Avvertenza dell’autore: la lettura di questo scherzoso articolo, pieno pero’ di male parole, è sconsigliata ai “minori non accompagnati”
I dazi e le tariffe introdotti da Trump costituiscono un pericolo per la lingua italiana. Gli amanti dell’itangliano (itanglish, itanglese, italese, italianese), vero esercito in Italia, potrebbero infatti non resistere ai loro impulsi anglofoni e buttarsi quindi a pesce su “custom duties” e “tariffs”, azzerando i nostri “dazi” e le nostre “tariffe”. Ma, nonostante tutto, “dazio” dovrebbe resistere all’abbraccio mortale degli anglicismi grazie alla sua sonorità, brevità, e alla varietà di detti e frasi che lo contengono tra cui “il fare lo scemo per non pagare il dazio”, cui mai gli italiani rinuncerebbero. Conto inoltre sulla resilienza delle nostre “tariffe”, che infatti non fanno che crescere.
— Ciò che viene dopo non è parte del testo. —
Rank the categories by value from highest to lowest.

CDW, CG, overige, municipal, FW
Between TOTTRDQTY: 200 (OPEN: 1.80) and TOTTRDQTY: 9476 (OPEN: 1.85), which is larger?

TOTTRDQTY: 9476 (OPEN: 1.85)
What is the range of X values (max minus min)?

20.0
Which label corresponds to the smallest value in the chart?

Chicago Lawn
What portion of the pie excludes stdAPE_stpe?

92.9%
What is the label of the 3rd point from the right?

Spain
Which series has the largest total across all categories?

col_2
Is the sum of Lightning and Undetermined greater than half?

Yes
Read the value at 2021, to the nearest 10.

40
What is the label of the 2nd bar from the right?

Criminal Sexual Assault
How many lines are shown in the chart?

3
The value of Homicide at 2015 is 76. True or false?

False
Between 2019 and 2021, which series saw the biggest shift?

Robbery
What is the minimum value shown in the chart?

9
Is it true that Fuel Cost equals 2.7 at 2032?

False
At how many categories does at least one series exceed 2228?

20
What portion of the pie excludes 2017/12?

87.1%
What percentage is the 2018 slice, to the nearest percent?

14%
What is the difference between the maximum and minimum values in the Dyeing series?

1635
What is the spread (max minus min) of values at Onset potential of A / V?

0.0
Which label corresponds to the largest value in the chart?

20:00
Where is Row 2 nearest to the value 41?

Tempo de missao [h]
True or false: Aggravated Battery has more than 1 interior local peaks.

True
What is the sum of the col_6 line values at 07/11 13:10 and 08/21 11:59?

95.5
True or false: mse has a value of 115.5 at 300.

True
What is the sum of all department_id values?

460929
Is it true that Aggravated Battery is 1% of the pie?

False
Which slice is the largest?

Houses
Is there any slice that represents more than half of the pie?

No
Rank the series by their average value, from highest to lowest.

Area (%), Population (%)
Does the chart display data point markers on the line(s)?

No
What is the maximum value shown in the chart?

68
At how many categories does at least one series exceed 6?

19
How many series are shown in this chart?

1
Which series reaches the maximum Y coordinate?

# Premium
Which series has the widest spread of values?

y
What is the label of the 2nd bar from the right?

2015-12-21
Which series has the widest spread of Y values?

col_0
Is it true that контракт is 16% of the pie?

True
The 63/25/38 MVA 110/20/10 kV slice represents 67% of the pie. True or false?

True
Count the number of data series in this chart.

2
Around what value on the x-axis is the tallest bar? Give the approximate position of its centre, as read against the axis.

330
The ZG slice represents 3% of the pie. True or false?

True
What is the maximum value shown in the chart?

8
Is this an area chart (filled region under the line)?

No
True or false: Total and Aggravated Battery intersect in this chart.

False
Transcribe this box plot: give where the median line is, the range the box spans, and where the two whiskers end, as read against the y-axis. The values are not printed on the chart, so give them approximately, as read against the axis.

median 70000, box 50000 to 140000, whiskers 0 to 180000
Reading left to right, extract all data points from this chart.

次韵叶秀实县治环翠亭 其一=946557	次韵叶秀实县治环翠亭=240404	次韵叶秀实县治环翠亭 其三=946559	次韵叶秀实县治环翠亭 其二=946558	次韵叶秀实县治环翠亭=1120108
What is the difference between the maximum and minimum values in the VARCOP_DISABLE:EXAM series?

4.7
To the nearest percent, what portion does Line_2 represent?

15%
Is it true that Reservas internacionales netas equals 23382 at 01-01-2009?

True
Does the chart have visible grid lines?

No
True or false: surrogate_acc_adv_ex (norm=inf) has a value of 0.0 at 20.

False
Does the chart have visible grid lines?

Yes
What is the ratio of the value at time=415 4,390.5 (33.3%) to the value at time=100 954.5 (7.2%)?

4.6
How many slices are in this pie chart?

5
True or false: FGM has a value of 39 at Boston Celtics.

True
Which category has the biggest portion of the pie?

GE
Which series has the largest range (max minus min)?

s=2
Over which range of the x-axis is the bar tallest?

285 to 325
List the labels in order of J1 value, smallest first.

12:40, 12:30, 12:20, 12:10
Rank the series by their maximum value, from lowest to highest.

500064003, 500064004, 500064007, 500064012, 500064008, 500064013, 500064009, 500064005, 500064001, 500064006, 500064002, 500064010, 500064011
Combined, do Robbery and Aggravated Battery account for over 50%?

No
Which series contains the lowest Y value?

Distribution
In Italia, terra dove gli anglicismi trionfano, un pericolo linguistico ben piu’ grave che i “custom duties” e le “tariffs” proviene, secondo me, dall’espressione “kissing my ass”, fuoriuscita di recente dalla bocca di Trump; il quale, per esprimere l’idea che i capi di governo attraverso il mondo morivano dalla voglia di fare un accordo con lui, ha detto: “I am telling you, these countries are calling us up, kissing my ass.”
Vuoi vedere, mi sono detto a mia volta, che dopo tante perdite di parole italiane validissime, come fiasco rimpiazzato da flop e con un’infinità di altri barbarismi inglesi incorporati ormai alla lingua di Dante, ci giochiamo adesso anche il nostro italianissimo “vaff…” a vantaggio del “kiss my ass” americano (il fuck you e il fuck off non avendo finora attecchito)?
I dizionari d’inglese alla voce “ass kissing” spiegano: “Vulgar. The practice or an instance of attempting to curry favor by the excessive use of compliments, praise, or the like”. La frase, in Italia, ha scandalizzato popolo ed élite. La sinistra, per non smentirsi, ha colto l’occasione per insultare, gongolante, il primo ministro: “La Meloni va a baciare il culo a Trump”. E in realtà ha insultato l’Italia, perché la Meloni rappresenta l’Italia. Ma nello Stivale settarismo, faziosità, odi civili prevalgono su interesse e dignità della nazione.
La menzione di certe parti intime è frequente nel nostro parlare. Ma sul “baciare” evocato da Trump prevale il “rompere”, perché gli italiani baciano tutt’al piu’ la pantofola del Papa o di altri in autorità. Tra le tante espressioni implicanti il sedere, parte anatomica tirata in ballo da Trump, mi limitero’ a ricordarvi: “Rompersi il cu…”, “Mi sono fatta un cu… della madonna” (frase che ho udito pronunciare in Tv), “Hai avuto una botta di cu…”, “Nessuno è pronto a dare il cu… per me”, ecc. ecc.
Se gli italiani adottassero l’anglicismo “kiss my ass” al posto di “vaff…” correrebbero inoltre un rischio sul piano giuridico. La Suprema Corte di Cassazione italiana ha infatti stabilito che “vaff…” non è un’offesa. I giudici hanno posto sullo stesso piano “vaff…” ed altre espressioni simili che “pur rappresentative di concetti osceni o a carattere sessuale sono diventate di uso comune e hanno perso il loro carattere offensivo”. Ma non si sa cosa avverrebbe davanti ai nostri tribunali se nel “bel paese là dove ‘l si’ suona” (Dante), anzi suonava, gli assholes ammalati di xenofilia adottassero il trumpiano “kiss my ass”.
Tutti si sono scandalizzati in Italia, dove pur tuttavia l’ass kissing è molto diffuso grazie ai suoi numerosi trasformisti ed opportunisti. Sono decenni oltretutto che in Tv e sui giornali le nostre élite, i politici, i giornalisti, i conduttori televisivi e un po’ tutti “sfruconano” linguisticamente con diletto le abbondanti terga anglo-americane per alimentare di linfa vitale l’“itangliano” (itanglese, itanglish, italese, italianese); che è l’idioma prediletto dei nostri sciuscià linguistici, devoti ass-kissers dello straniero. E contro i quali noi, rispettosi della dignità della nostra patria d’origine e della sua lingua, continueremo impavidamente a combattere ricorrendo, se necessario, anche alle male parole.